Encore sous le choc de la prise de conscience des graves séquelles corporelles, Feiling, mutilé, est allongé, enveloppé de linges, relié à des tubes, juste après qu’il a été extubé, donc juste après la réanimation, lorsque commencent les interrogatoires, bien que Feiling se trouve encore en danger de mort. Vers 13h30 un procureur s’approche de lui, qui ne l’informe pas expressément de ses droits – comme il l’indique dans le dossier - mais qui l’interroge longuement.
L'isolement (H. Feiling a été retenu par la police quatre mois sans aucune base légale et maintenu dans un isolement complet. Les seules personnes le cotoyant sont les enquêteurs, procureurs. Les policiers vont même jusqu'à se subsituter au personnel soignant, rendant H. Feiling exclusivement dépendant d'eux. Ils lui font croire que sa vie est en danger. Ils l'interrogent sans relache: le dossier représente plus de 1000 pages).
Cette situation de détresse, de désorientation et de totale dépendance, les services chargés de l’enquête l’ont utilisée sans scrupule et de façon barbare.
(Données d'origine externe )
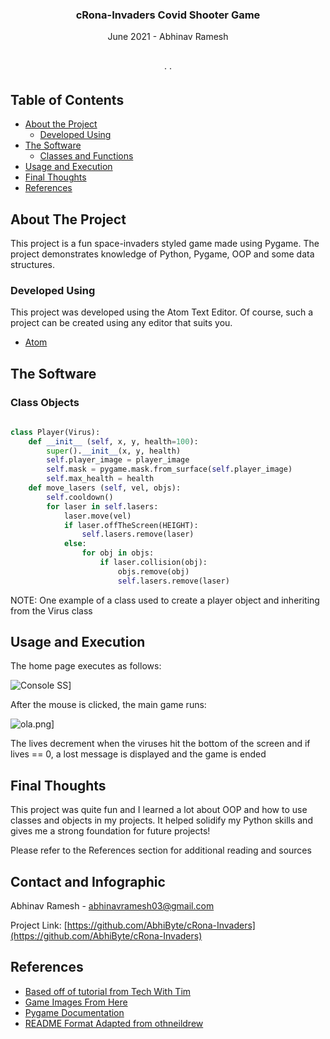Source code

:   <h3 align="center">cRona-Invaders Covid Shooter Game</h3>

  <p align="center">
    June 2021 - Abhinav Ramesh
    <br />
    <a href=""><strong></strong></a>
    <br />
    <br />
    <a href=""></a>
    ·
    <a href=""></a>
    ·
    <a href=""></a>
  </p>
</p>



<!-- TABLE OF CONTENTS -->
## Table of Contents

* [About the Project](#about-the-project)
  * [Developed Using](#developed-using)
* [The Software](#the-software)
  * [Classes and Functions](#class-objects)
* [Usage and Execution](#usage-and-execution)
* [Final Thoughts](#final-thoughts)
* [References](#references)




<!-- ABOUT THE PROJECT -->
## About The Project

This project is a fun space-invaders styled game made using Pygame. The project demonstrates knowledge of Python, Pygame, OOP and some data structures. 
### Developed Using
This project was developed using the Atom Text Editor. Of course, such a project can be created using any editor that suits you.
* [Atom](https://atom.io/)


<!-- GETTING STARTED -->


## The Software

### Class Objects


```python
	 
class Player(Virus):
    def __init__ (self, x, y, health=100):
        super().__init__(x, y, health)
        self.player_image = player_image
        self.mask = pygame.mask.from_surface(self.player_image)
        self.max_health = health
    def move_lasers (self, vel, objs):
        self.cooldown()
        for laser in self.lasers:
            laser.move(vel)
            if laser.offTheScreen(HEIGHT):
                self.lasers.remove(laser)
            else:
                for obj in objs:
                    if laser.collision(obj):
                        objs.remove(obj)
                        self.lasers.remove(laser)
```
NOTE: One example of a class used to create a player object and inheriting from the Virus class

## Usage and Execution

The home page executes as follows: 

![Console SS](https://i.postimg.cc/ryBxF8DC/hiii.png)]

After the mouse is clicked, the main game runs:

![ola.png](https://i.postimg.cc/Prnvn27S/ola.png)]

The lives decrement when the viruses hit the bottom of the screen and if lives == 0, a lost message is displayed and the game is ended


## Final Thoughts
This project was quite fun and I learned a lot about OOP and how to use classes and objects in my projects. It helped solidify my Python skills and gives me a strong foundation for future projects!

Please refer to the References section for additional reading and sources

## Contact and Infographic

Abhinav Ramesh - [](abhinavramesh03@gmail.com) abhinavramesh03@gmail.com

Project Link: [https://github.com/AbhiByte/cRona-Invaders](https://github.com/AbhiByte/cRona-Invaders)


## References
* [Based off of tutorial from Tech With Tim](https://www.youtube.com/watch?v=Q-__8Xw9KTM&ab_channel=TechWithTim)
* [Game Images From Here](https://github.com/divyanx/Corona-Shooter-Game/tree/master/img)
* [Pygame Documentation](https://www.pygame.org/docs/)
* [README Format Adapted from othneildrew](https://github.com/othneildrew/Best-README-Template.git)

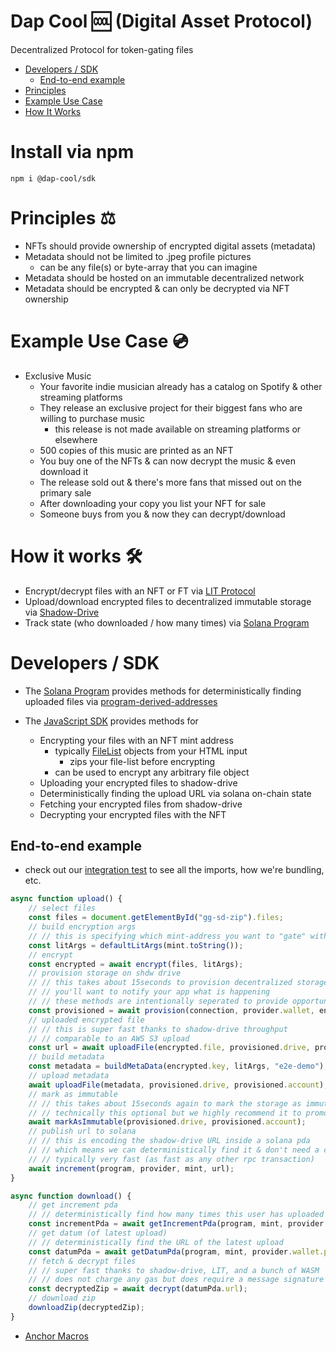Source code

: # Dap Cool 🆒 (Digital Asset Protocol)

Decentralized Protocol for token-gating files

* [Developers / SDK](#developers--sdk)
    * [End-to-end example](#end-to-end-example)
* [Principles](#principles-)
* [Example Use Case](#example-use-case-)
* [How It Works](#how-it-works-%EF%B8%8F)

# Install via npm

```shell
npm i @dap-cool/sdk
```

# Principles ⚖️

* NFTs should provide ownership of encrypted digital assets (metadata)
* Metadata should not be limited to .jpeg profile pictures
    * can be any file(s) or byte-array that you can imagine
* Metadata should be hosted on an immutable decentralized network
* Metadata should be encrypted & can only be decrypted via NFT ownership

# Example Use Case 💿

* Exclusive Music
    * Your favorite indie musician already has a catalog on Spotify & other streaming platforms
    * They release an exclusive project for their biggest fans who are willing to purchase music
        * this release is not made available on streaming platforms or elsewhere
    * 500 copies of this music are printed as an NFT
    * You buy one of the NFTs & can now decrypt the music & even download it
    * The release sold out & there's more fans that missed out on the primary sale
    * After downloading your copy you list your NFT for sale
    * Someone buys from you & now they can decrypt/download

# How it works 🛠️

* Encrypt/decrypt files with an NFT or FT via [LIT Protocol](https://litprotocol.com/)
* Upload/download encrypted files to decentralized immutable storage
  via [Shadow-Drive](https://docs.genesysgo.com/shadow/)
* Track state (who downloaded / how many times) via [Solana Program](./programs/dap-protocol/src/lib.rs)

# Developers / SDK

* The [Solana Program](./programs/dap-protocol/src/lib.rs) provides methods for deterministically finding uploaded files
  via [program-derived-addresses](https://docs.solana.com/developing/programming-model/calling-between-programs#hash-based-generated-program-addresses)

* The [JavaScript SDK](./sdk/src/index.js) provides methods for
    * Encrypting your files with an NFT mint address
        * typically [FileList](https://developer.mozilla.org/en-US/docs/Web/API/FileList) objects from your HTML input
            * zips your file-list before encrypting
        * can be used to encrypt any arbitrary file object
    * Uploading your encrypted files to shadow-drive
    * Deterministically finding the upload URL via solana on-chain state
    * Fetching your encrypted files from shadow-drive
    * Decrypting your encrypted files with the NFT

## End-to-end example

* check out our [integration test](./it/src/index.js) to see all the imports, how we're bundling, etc.

```javascript
async function upload() {
    // select files
    const files = document.getElementById("gg-sd-zip").files;
    // build encryption args
    // // this is specifying which mint-address you want to "gate" with
    const litArgs = defaultLitArgs(mint.toString());
    // encrypt
    const encrypted = await encrypt(files, litArgs);
    // provision storage on shdw drive
    // // this takes about 15seconds to provision decentralized storage
    // // you'll want to notify your app what is happening
    // // these methods are intentionally seperated to provide opportunity to notify progress
    const provisioned = await provision(connection, provider.wallet, encrypted.file);
    // uploaded encrypted file
    // // this is super fast thanks to shadow-drive throughput
    // // comparable to an AWS S3 upload
    const url = await uploadFile(encrypted.file, provisioned.drive, provisioned.account);
    // build metadata
    const metadata = buildMetaData(encrypted.key, litArgs, "e2e-demo");
    // upload metadata
    await uploadFile(metadata, provisioned.drive, provisioned.account);
    // mark as immutable
    // // this takes about 15seconds again to mark the storage as immutable
    // // technically this optional but we highly recommend it to promote web3 ethos
    await markAsImmutable(provisioned.drive, provisioned.account);
    // publish url to solana
    // // this is encoding the shadow-drive URL inside a solana pda
    // // which means we can deterministically find it & don't need a centralized index
    // // typically very fast (as fast as any other rpc transaction)
    await increment(program, provider, mint, url);
}

async function download() {
    // get increment pda
    // // deterministically find how many times this user has uploaded behind this mint
    const incrementPda = await getIncrementPda(program, mint, provider.wallet.publicKey);
    // get datum (of latest upload)
    // // deterministically find the URL of the latest upload
    const datumPda = await getDatumPda(program, mint, provider.wallet.publicKey, incrementPda.increment);
    // fetch & decrypt files
    // // super fast thanks to shadow-drive, LIT, and a bunch of WASM
    // // does not charge any gas but does require a message signature (to prove ownership of the mint)
    const decryptedZip = await decrypt(datumPda.url);
    // download zip
    downloadZip(decryptedZip);
}
```

* [Anchor Macros](https://docs.rs/anchor-lang/latest/anchor_lang/derive.Accounts.html)
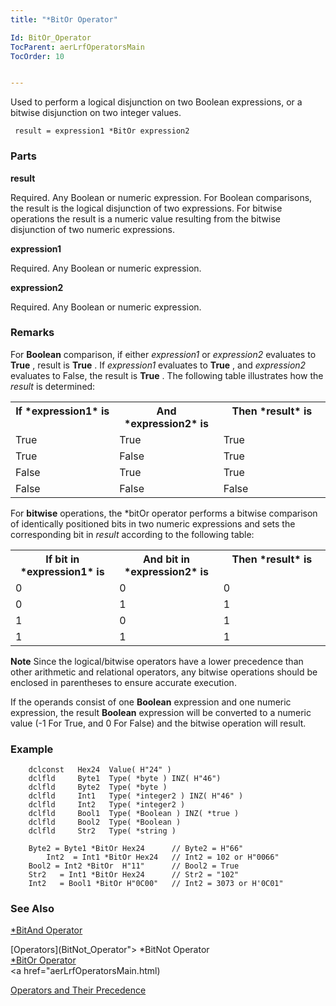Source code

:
 ```yaml
---
title: "*BitOr Operator"

Id: BitOr_Operator
TocParent: aerLrfOperatorsMain
TocOrder: 10


---
```


Used to perform a logical disjunction on two Boolean expressions, or a bitwise disjunction on two integer values. 

```
 result = expression1 *BitOr expression2
```


### Parts

**result** 

Required. Any Boolean or numeric expression. For Boolean comparisons, the result is the logical disjunction of two expressions. For bitwise operations the result is a numeric value resulting from the bitwise disjunction of two numeric expressions.


**expression1** 

Required. Any Boolean or numeric expression.


**expression2** 

Required. Any Boolean or numeric expression.


### Remarks
For **Boolean** comparison, if either *expression1* or *expression2* evaluates to **True** , result is **True** . If *expression1* evaluates to **True** , and *expression2* evaluates to False, the result is **True** . The following table illustrates how the *result* is determined: 
<table class="dtTABLE" id="Table3" cellspacing="0">
                <tr valign="top">
                    <th colspan="1" rowspan="1" width="33%">
                        If *expression1*  is
                    </th>
                    <th colspan="1" rowspan="1" width="33%">
                        And *expression2*  is
                    </th>
                    <th colspan="1" rowspan="1" width="34%">
                        Then *result*  is
                    </th>
                </tr>
                <tr valign="top">
                    <td colspan="1" rowspan="1" width="33%" height="22">True</td>
                    <td colspan="1" rowspan="1" width="33%" height="22">True</td>
                    <td colspan="1" rowspan="1" width="34%" height="22">True</td>
                </tr>
                <tr valign="top">
                    <td colspan="1" rowspan="1" width="33%">True</td>
                    <td colspan="1" rowspan="1" width="33%">False</td>
                    <td colspan="1" rowspan="1" width="34%">True</td>
                </tr>
                <tr valign="top">
                    <td colspan="1" rowspan="1" width="33%" height="21">False</td>
                    <td colspan="1" rowspan="1" width="33%" height="21">True</td>
                    <td colspan="1" rowspan="1" width="34%" height="21">True</td>
                </tr>
                <tr valign="top">
                    <td colspan="1" rowspan="1" width="33%">False</td>
                    <td colspan="1" rowspan="1" width="33%">False</td>
                    <td colspan="1" rowspan="1" width="34%">False</td>
                </tr>
</table>

For **bitwise** operations, the *bitOr operator performs a bitwise comparison of identically positioned bits in two numeric expressions and sets the corresponding bit in *result* according to the following table: 
<table class="dtTABLE" id="Table2" cellspacing="0">
                <tr valign="top">
                    <th colspan="1" rowspan="1" width="33%">
                        If bit in *expression1*  is
                    </th>
                    <th colspan="1" rowspan="1" width="33%">
                        And bit in *expression2*  is
                    </th>
                    <th colspan="1" rowspan="1" width="34%">
                        Then *result*  is
                    </th>
                </tr>
                <tr valign="top">
                    <td colspan="1" rowspan="1" width="33%" height="22">0</td>
                    <td colspan="1" rowspan="1" width="33%" height="22">0</td>
                    <td colspan="1" rowspan="1" width="34%" height="22">0</td>
                </tr>
                <tr valign="top">
                    <td colspan="1" rowspan="1" width="33%">0</td>
                    <td colspan="1" rowspan="1" width="33%">1</td>
                    <td colspan="1" rowspan="1" width="34%">1</td>
                </tr>
                <tr valign="top">
                    <td colspan="1" rowspan="1" width="33%" height="24">1</td>
                    <td colspan="1" rowspan="1" width="33%" height="24">0</td>
                    <td colspan="1" rowspan="1" width="34%" height="24">1</td>
                </tr>
                <tr valign="top">
                    <td colspan="1" rowspan="1" width="33%">1</td>
                    <td colspan="1" rowspan="1" width="33%">1</td>
                    <td colspan="1" rowspan="1" width="34%">1</td>
                </tr>
</table>

**Note** Since the logical/bitwise operators have a lower precedence than other arithmetic and relational operators, any bitwise operations should be enclosed in parentheses to ensure accurate execution. 

If the operands consist of one **Boolean** expression and one numeric expression, the result **Boolean** expression will be converted to a numeric value (-1 For True, and 0 For False) and the bitwise operation will result. 

### Example

```
	dclconst   Hex24  Value( H"24" )
	dclfld     Byte1  Type( *byte ) INZ( H"46")
	dclfld     Byte2  Type( *byte )
	dclfld     Int1   Type( *integer2 ) INZ( H"46" )
	dclfld     Int2   Type( *integer2 )
	dclfld     Bool1  Type( *Boolean ) INZ( *true )
	dclfld     Bool2  Type( *Boolean ) 
	dclfld     Str2   Type( *string )

	Byte2 = Byte1 *BitOr Hex24      // Byte2 = H"66"
        Int2  = Int1 *BitOr Hex24  	// Int2 = 102 or H"0066"
	Bool2 = Int2 *BitOr  H"11"      // Bool2 = True
	Str2   = Int1 *BitOr Hex24  	// Str2 = "102"
	Int2   = Bool1 *BitOr H"0C00"   // Int2 = 3073 or H'0C01"
```

### See Also
[*BitAnd Operator](BitAnd_Operator.html)

[Operators](BitNot_Operator"> *BitNot Operator </a> <br /> <a href="BitOr_Operator">*BitOr Operator</a> <br /> <a href="aerLrfOperatorsMain.html)

[Operators and Their Precedence](Expression_Operators_and_their_Precedence.html)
Alors qu’il était isolé de tous ses amis, ils l’ont utilisé comme un esclave. Alors que ses capacités de perception étaient complètement détruites, qu’il se trouvait en pleine confusion, que ses expériences personnelles étaient réduites en miettes, ils ont pris possession de lui et de son savoir, l’ont traité et analysé comme un objet sous scellé, ils ont feuilleté dans son cerveau et se sont servis comme dans un supermarché, sans tenir compte de sa détresse morale.